- Work item:
What is needed is an exact copy of the records below, without the pictures.

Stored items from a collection
Segment Open
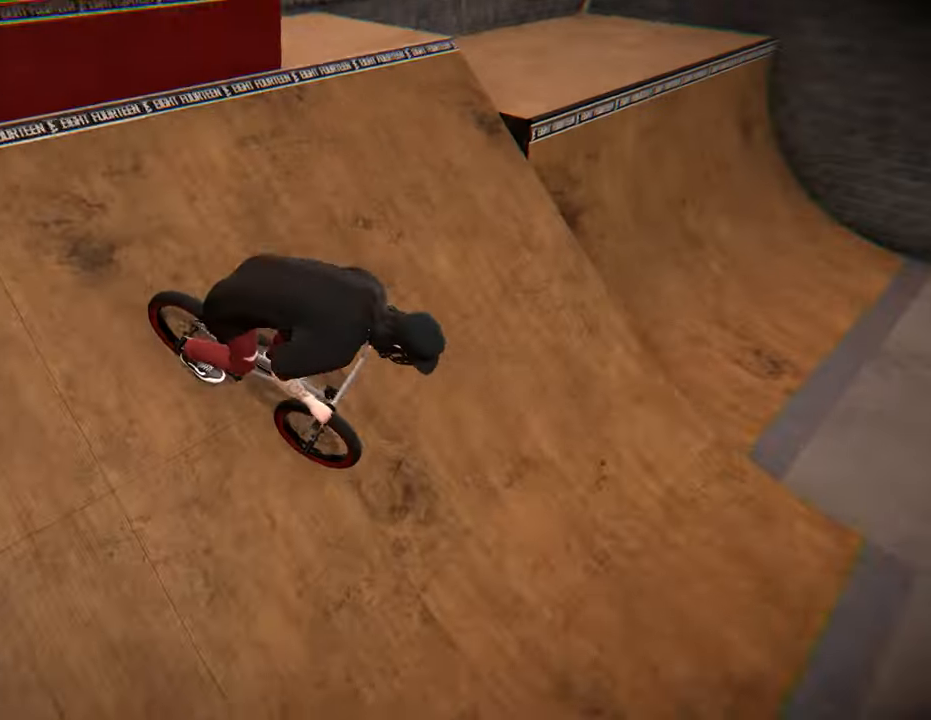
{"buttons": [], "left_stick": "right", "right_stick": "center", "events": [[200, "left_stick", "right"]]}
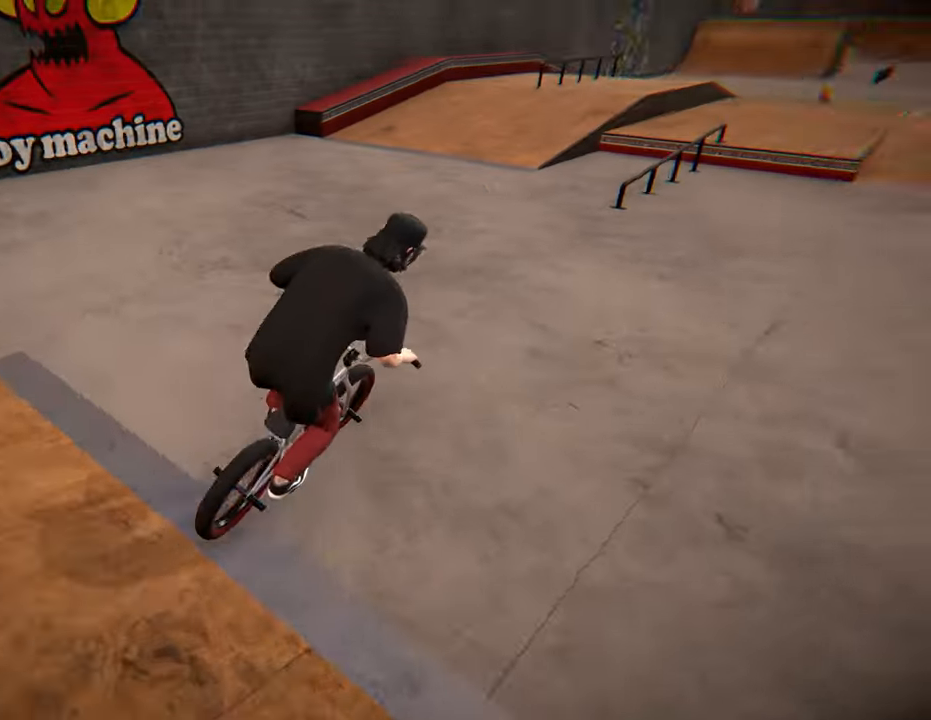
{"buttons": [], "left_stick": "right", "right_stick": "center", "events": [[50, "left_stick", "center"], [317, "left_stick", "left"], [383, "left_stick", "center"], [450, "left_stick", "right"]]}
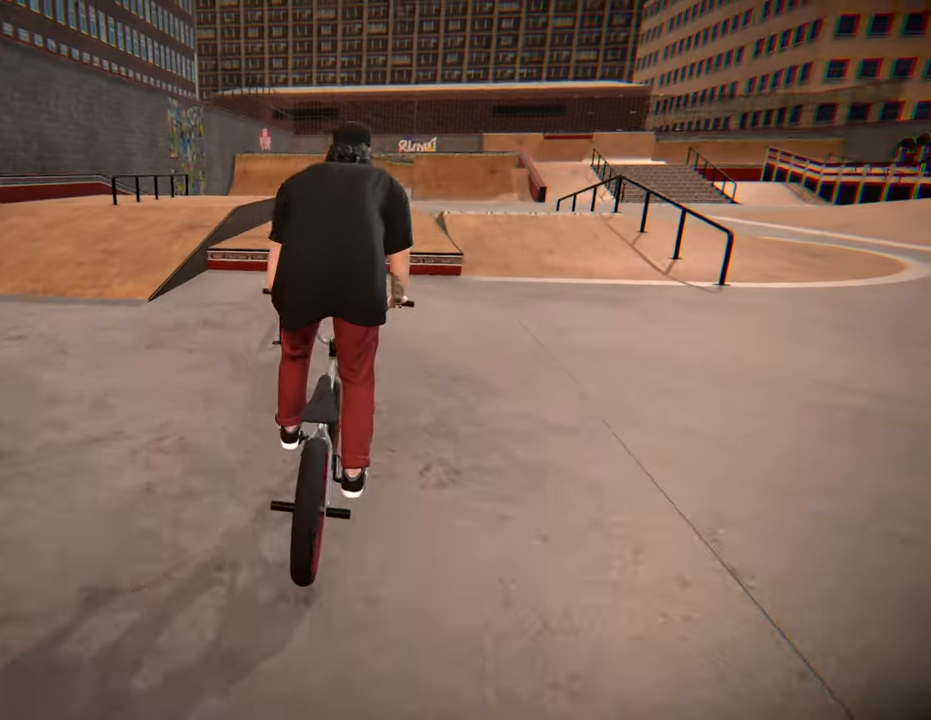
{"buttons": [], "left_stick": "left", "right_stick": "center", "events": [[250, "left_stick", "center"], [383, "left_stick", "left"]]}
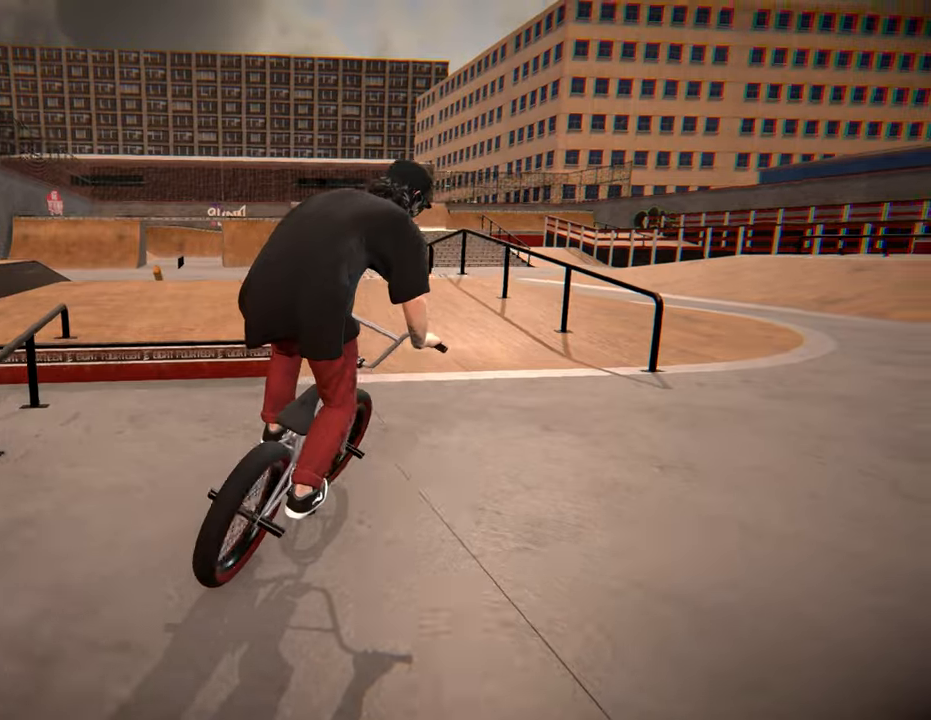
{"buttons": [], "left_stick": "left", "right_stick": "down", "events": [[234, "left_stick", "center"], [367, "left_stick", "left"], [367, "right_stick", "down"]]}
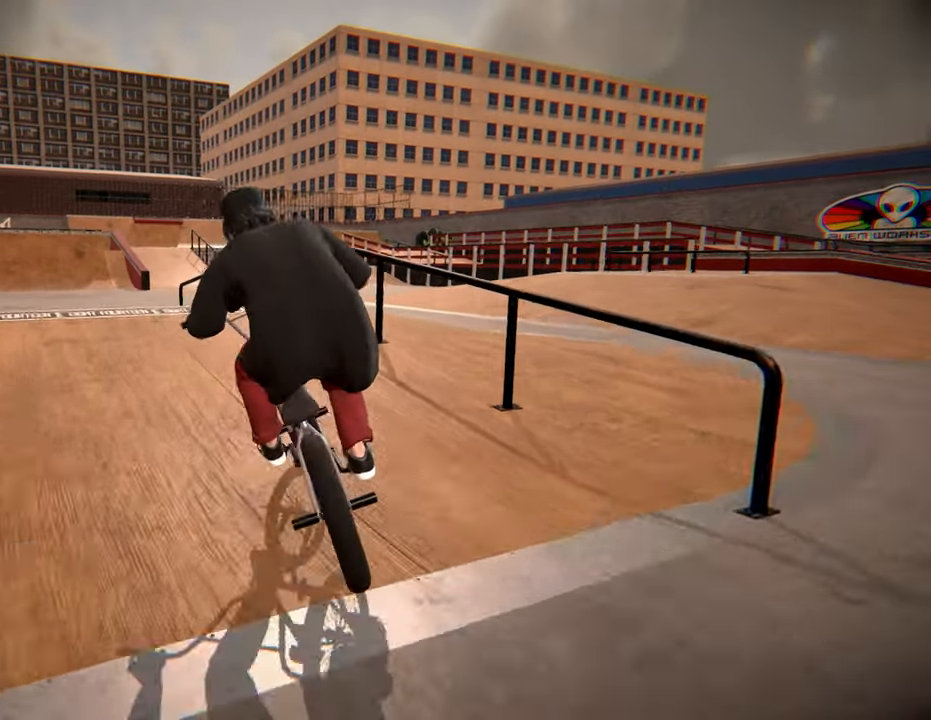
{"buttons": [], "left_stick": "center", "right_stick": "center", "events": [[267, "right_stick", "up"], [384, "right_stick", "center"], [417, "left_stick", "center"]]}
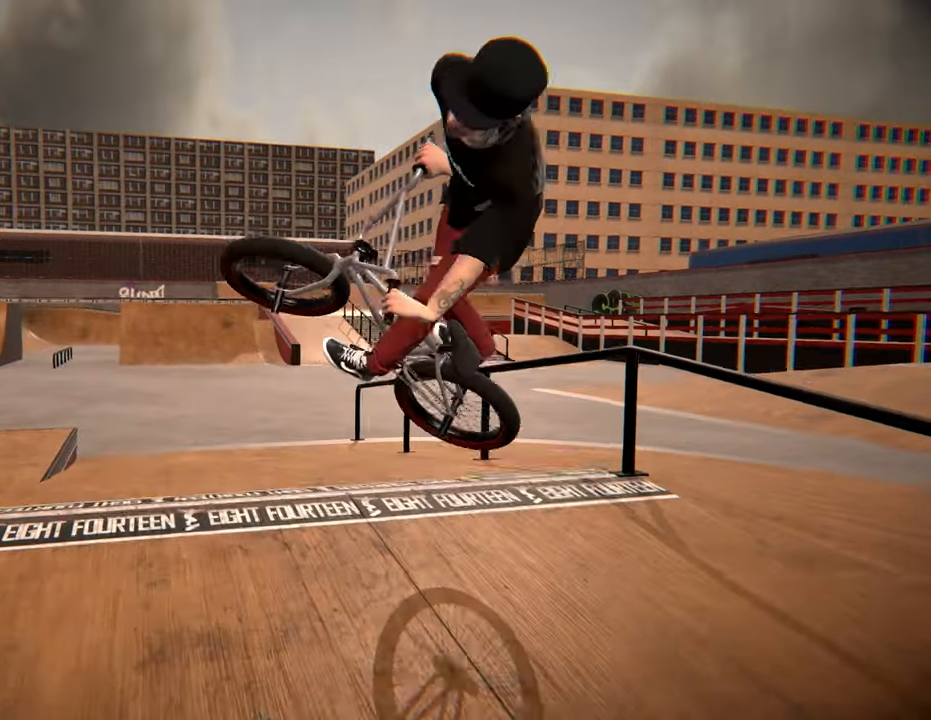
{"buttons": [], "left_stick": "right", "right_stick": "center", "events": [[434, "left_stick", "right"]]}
Segment Closed
- Answer to this problem:
{"buttons": [], "left_stick": "right", "right_stick": "center", "events": [[200, "left_stick", "right"]]}
{"buttons": [], "left_stick": "right", "right_stick": "center", "events": [[50, "left_stick", "center"], [317, "left_stick", "left"], [383, "left_stick", "center"], [450, "left_stick", "right"]]}
{"buttons": [], "left_stick": "left", "right_stick": "center", "events": [[250, "left_stick", "center"], [383, "left_stick", "left"]]}
{"buttons": [], "left_stick": "left", "right_stick": "down", "events": [[234, "left_stick", "center"], [367, "left_stick", "left"], [367, "right_stick", "down"]]}
{"buttons": [], "left_stick": "center", "right_stick": "center", "events": [[267, "right_stick", "up"], [384, "right_stick", "center"], [417, "left_stick", "center"]]}
{"buttons": [], "left_stick": "right", "right_stick": "center", "events": [[434, "left_stick", "right"]]}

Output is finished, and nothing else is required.